**Exercise aim:** All of the data is to be repeated verbatim.

**Listed entries:**
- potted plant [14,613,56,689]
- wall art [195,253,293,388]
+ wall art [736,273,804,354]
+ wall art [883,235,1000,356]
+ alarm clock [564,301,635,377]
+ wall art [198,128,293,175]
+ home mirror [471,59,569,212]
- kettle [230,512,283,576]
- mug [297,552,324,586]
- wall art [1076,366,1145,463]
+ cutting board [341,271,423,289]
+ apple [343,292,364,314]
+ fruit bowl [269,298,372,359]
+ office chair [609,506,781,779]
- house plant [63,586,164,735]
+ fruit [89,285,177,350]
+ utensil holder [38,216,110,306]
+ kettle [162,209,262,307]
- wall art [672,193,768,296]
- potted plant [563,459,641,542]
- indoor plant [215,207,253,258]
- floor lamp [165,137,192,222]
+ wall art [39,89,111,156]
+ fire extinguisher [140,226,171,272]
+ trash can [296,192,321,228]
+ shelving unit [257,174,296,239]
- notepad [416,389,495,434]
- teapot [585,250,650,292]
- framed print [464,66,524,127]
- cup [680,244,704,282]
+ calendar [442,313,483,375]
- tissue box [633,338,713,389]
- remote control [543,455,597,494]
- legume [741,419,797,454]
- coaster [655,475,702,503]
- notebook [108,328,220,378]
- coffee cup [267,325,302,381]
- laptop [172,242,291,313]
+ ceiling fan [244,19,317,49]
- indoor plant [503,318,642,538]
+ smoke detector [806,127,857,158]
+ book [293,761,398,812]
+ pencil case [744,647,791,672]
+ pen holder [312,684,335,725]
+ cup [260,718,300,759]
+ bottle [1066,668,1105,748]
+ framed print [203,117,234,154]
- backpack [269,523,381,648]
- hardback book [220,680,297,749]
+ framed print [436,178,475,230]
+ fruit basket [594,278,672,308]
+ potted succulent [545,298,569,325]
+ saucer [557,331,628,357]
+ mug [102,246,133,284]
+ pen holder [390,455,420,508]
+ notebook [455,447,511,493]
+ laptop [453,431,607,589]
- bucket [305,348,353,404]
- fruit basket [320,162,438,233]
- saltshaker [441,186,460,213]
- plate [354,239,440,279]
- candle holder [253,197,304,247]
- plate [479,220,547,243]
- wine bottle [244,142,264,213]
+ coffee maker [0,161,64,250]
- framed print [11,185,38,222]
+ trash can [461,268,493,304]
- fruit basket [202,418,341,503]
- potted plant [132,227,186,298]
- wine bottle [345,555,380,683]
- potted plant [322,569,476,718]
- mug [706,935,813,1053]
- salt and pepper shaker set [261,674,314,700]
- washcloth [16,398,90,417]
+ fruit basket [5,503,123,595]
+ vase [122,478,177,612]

**Task output:**
- potted plant [14,613,56,689]
- wall art [195,253,293,388]
+ wall art [736,273,804,354]
+ wall art [883,235,1000,356]
+ alarm clock [564,301,635,377]
+ wall art [198,128,293,175]
+ home mirror [471,59,569,212]
- kettle [230,512,283,576]
- mug [297,552,324,586]
- wall art [1076,366,1145,463]
+ cutting board [341,271,423,289]
+ apple [343,292,364,314]
+ fruit bowl [269,298,372,359]
+ office chair [609,506,781,779]
- house plant [63,586,164,735]
+ fruit [89,285,177,350]
+ utensil holder [38,216,110,306]
+ kettle [162,209,262,307]
- wall art [672,193,768,296]
- potted plant [563,459,641,542]
- indoor plant [215,207,253,258]
- floor lamp [165,137,192,222]
+ wall art [39,89,111,156]
+ fire extinguisher [140,226,171,272]
+ trash can [296,192,321,228]
+ shelving unit [257,174,296,239]
- notepad [416,389,495,434]
- teapot [585,250,650,292]
- framed print [464,66,524,127]
- cup [680,244,704,282]
+ calendar [442,313,483,375]
- tissue box [633,338,713,389]
- remote control [543,455,597,494]
- legume [741,419,797,454]
- coaster [655,475,702,503]
- notebook [108,328,220,378]
- coffee cup [267,325,302,381]
- laptop [172,242,291,313]
+ ceiling fan [244,19,317,49]
- indoor plant [503,318,642,538]
+ smoke detector [806,127,857,158]
+ book [293,761,398,812]
+ pencil case [744,647,791,672]
+ pen holder [312,684,335,725]
+ cup [260,718,300,759]
+ bottle [1066,668,1105,748]
+ framed print [203,117,234,154]
- backpack [269,523,381,648]
- hardback book [220,680,297,749]
+ framed print [436,178,475,230]
+ fruit basket [594,278,672,308]
+ potted succulent [545,298,569,325]
+ saucer [557,331,628,357]
+ mug [102,246,133,284]
+ pen holder [390,455,420,508]
+ notebook [455,447,511,493]
+ laptop [453,431,607,589]
- bucket [305,348,353,404]
- fruit basket [320,162,438,233]
- saltshaker [441,186,460,213]
- plate [354,239,440,279]
- candle holder [253,197,304,247]
- plate [479,220,547,243]
- wine bottle [244,142,264,213]
+ coffee maker [0,161,64,250]
- framed print [11,185,38,222]
+ trash can [461,268,493,304]
- fruit basket [202,418,341,503]
- potted plant [132,227,186,298]
- wine bottle [345,555,380,683]
- potted plant [322,569,476,718]
- mug [706,935,813,1053]
- salt and pepper shaker set [261,674,314,700]
- washcloth [16,398,90,417]
+ fruit basket [5,503,123,595]
+ vase [122,478,177,612]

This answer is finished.